### WHAT THE TASK REQUIRES
Can you lay out the records below as a JSON list of strings, one string per line with blank lines left out, starting at the first line of the records and ending at the line that contains "collection date: 1831", with both of those lines included?

[Rows from a dataset]
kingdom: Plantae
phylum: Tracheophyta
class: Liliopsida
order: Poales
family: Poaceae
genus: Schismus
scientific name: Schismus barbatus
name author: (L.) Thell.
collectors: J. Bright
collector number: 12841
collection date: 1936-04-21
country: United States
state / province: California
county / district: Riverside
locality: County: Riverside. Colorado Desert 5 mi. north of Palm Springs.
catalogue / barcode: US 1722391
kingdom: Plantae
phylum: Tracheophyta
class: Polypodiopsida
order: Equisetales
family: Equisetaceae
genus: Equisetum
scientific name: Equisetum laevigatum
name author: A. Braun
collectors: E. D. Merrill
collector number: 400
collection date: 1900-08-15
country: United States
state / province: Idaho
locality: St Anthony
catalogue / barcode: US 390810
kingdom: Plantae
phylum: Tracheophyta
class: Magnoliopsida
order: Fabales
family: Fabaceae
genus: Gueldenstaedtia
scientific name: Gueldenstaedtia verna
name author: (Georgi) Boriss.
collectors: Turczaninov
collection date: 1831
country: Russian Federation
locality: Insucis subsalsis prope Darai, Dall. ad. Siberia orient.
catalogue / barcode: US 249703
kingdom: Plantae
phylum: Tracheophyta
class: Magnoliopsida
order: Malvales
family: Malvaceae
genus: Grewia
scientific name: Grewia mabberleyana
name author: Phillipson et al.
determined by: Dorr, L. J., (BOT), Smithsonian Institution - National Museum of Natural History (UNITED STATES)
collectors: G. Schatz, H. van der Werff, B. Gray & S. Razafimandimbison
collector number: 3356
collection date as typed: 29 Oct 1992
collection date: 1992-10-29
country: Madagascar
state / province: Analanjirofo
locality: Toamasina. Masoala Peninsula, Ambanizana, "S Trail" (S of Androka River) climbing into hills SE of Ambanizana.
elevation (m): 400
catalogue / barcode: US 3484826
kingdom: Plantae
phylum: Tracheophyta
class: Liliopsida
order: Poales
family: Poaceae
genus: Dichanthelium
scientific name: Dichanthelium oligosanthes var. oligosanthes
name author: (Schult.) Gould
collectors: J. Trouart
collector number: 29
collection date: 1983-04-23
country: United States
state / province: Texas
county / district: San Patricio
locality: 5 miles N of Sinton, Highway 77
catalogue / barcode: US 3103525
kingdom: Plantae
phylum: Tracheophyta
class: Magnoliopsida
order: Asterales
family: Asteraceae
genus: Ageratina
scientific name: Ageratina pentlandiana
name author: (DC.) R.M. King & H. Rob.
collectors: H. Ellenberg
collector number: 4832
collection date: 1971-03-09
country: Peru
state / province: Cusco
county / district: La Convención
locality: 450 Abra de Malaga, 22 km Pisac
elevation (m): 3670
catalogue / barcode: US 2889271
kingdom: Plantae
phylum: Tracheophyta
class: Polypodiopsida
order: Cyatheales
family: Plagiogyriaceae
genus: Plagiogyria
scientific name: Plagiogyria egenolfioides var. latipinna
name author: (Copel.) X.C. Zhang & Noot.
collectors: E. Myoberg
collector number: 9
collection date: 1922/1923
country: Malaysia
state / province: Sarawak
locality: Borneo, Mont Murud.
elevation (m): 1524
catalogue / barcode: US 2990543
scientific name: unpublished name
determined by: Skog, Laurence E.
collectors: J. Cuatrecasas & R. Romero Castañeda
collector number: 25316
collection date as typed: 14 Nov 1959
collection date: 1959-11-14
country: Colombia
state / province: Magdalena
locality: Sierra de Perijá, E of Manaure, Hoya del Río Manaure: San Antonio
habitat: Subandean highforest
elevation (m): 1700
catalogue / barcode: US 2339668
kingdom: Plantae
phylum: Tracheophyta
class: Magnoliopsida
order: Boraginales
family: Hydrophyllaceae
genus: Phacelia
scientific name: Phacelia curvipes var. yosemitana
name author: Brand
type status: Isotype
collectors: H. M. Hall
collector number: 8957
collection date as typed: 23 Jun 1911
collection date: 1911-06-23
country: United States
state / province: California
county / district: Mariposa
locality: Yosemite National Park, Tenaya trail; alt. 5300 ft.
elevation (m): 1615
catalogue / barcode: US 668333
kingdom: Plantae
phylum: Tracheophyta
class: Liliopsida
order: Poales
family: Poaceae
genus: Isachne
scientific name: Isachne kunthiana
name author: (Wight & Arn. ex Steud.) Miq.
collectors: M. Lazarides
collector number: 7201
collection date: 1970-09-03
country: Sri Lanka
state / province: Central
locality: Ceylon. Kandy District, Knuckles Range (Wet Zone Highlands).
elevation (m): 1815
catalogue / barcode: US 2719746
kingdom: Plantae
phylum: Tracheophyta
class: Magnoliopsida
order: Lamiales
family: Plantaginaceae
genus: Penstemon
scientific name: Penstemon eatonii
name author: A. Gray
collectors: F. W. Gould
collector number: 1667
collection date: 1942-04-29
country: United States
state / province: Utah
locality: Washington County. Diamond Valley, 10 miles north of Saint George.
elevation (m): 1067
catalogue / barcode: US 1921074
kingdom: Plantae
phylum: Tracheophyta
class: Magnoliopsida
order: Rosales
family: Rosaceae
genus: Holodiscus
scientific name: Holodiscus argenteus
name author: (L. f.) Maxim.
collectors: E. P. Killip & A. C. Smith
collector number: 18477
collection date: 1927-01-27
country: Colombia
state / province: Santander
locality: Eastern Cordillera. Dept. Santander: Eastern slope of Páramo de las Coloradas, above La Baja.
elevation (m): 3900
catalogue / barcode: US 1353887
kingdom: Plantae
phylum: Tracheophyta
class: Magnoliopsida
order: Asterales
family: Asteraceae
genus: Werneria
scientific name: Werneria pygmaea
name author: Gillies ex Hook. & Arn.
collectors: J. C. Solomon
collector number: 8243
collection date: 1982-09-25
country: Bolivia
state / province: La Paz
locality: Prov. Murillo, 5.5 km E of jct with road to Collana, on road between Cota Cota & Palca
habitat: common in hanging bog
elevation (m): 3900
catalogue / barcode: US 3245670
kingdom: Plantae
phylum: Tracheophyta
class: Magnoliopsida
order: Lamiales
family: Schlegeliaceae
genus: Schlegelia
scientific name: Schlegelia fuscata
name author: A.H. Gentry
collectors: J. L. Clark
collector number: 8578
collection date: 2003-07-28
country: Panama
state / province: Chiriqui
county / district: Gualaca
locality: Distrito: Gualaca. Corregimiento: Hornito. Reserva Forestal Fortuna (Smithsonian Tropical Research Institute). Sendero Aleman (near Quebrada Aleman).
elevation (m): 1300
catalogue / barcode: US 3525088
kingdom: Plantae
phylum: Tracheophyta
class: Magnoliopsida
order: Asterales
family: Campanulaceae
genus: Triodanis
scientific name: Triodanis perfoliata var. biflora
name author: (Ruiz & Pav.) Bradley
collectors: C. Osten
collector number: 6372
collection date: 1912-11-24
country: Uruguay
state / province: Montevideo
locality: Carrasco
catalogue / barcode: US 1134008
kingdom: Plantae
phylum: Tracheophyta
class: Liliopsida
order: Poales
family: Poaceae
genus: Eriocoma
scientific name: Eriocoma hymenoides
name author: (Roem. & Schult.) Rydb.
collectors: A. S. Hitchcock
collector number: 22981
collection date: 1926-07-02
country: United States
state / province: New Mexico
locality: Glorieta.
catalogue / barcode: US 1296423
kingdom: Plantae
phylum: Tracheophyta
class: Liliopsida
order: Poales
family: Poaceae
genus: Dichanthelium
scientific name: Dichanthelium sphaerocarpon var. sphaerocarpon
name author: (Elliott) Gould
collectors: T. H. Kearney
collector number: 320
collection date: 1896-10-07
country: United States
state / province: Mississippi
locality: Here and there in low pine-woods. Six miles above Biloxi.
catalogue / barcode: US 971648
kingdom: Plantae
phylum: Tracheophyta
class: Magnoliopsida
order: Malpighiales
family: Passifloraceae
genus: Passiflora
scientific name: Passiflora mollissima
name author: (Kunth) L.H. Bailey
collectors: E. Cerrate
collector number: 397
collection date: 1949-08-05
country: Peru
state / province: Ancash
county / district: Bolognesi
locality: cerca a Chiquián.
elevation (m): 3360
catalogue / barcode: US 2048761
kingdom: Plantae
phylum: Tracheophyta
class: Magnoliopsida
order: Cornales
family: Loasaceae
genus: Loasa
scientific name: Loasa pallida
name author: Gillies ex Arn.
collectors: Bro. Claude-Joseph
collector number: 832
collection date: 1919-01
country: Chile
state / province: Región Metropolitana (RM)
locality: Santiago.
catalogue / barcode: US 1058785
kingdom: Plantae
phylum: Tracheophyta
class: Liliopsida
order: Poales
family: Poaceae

### EXERCISE OUTPUT
[
  "kingdom: Plantae",
  "phylum: Tracheophyta",
  "class: Liliopsida",
  "order: Poales",
  "family: Poaceae",
  "genus: Schismus",
  "scientific name: Schismus barbatus",
  "name author: (L.) Thell.",
  "collectors: J. Bright",
  "collector number: 12841",
  "collection date: 1936-04-21",
  "country: United States",
  "state / province: California",
  "county / district: Riverside",
  "locality: County: Riverside. Colorado Desert 5 mi. north of Palm Springs.",
  "catalogue / barcode: US 1722391",
  "kingdom: Plantae",
  "phylum: Tracheophyta",
  "class: Polypodiopsida",
  "order: Equisetales",
  "family: Equisetaceae",
  "genus: Equisetum",
  "scientific name: Equisetum laevigatum",
  "name author: A. Braun",
  "collectors: E. D. Merrill",
  "collector number: 400",
  "collection date: 1900-08-15",
  "country: United States",
  "state / province: Idaho",
  "locality: St Anthony",
  "catalogue / barcode: US 390810",
  "kingdom: Plantae",
  "phylum: Tracheophyta",
  "class: Magnoliopsida",
  "order: Fabales",
  "family: Fabaceae",
  "genus: Gueldenstaedtia",
  "scientific name: Gueldenstaedtia verna",
  "name author: (Georgi) Boriss.",
  "collectors: Turczaninov",
  "collection date: 1831"
]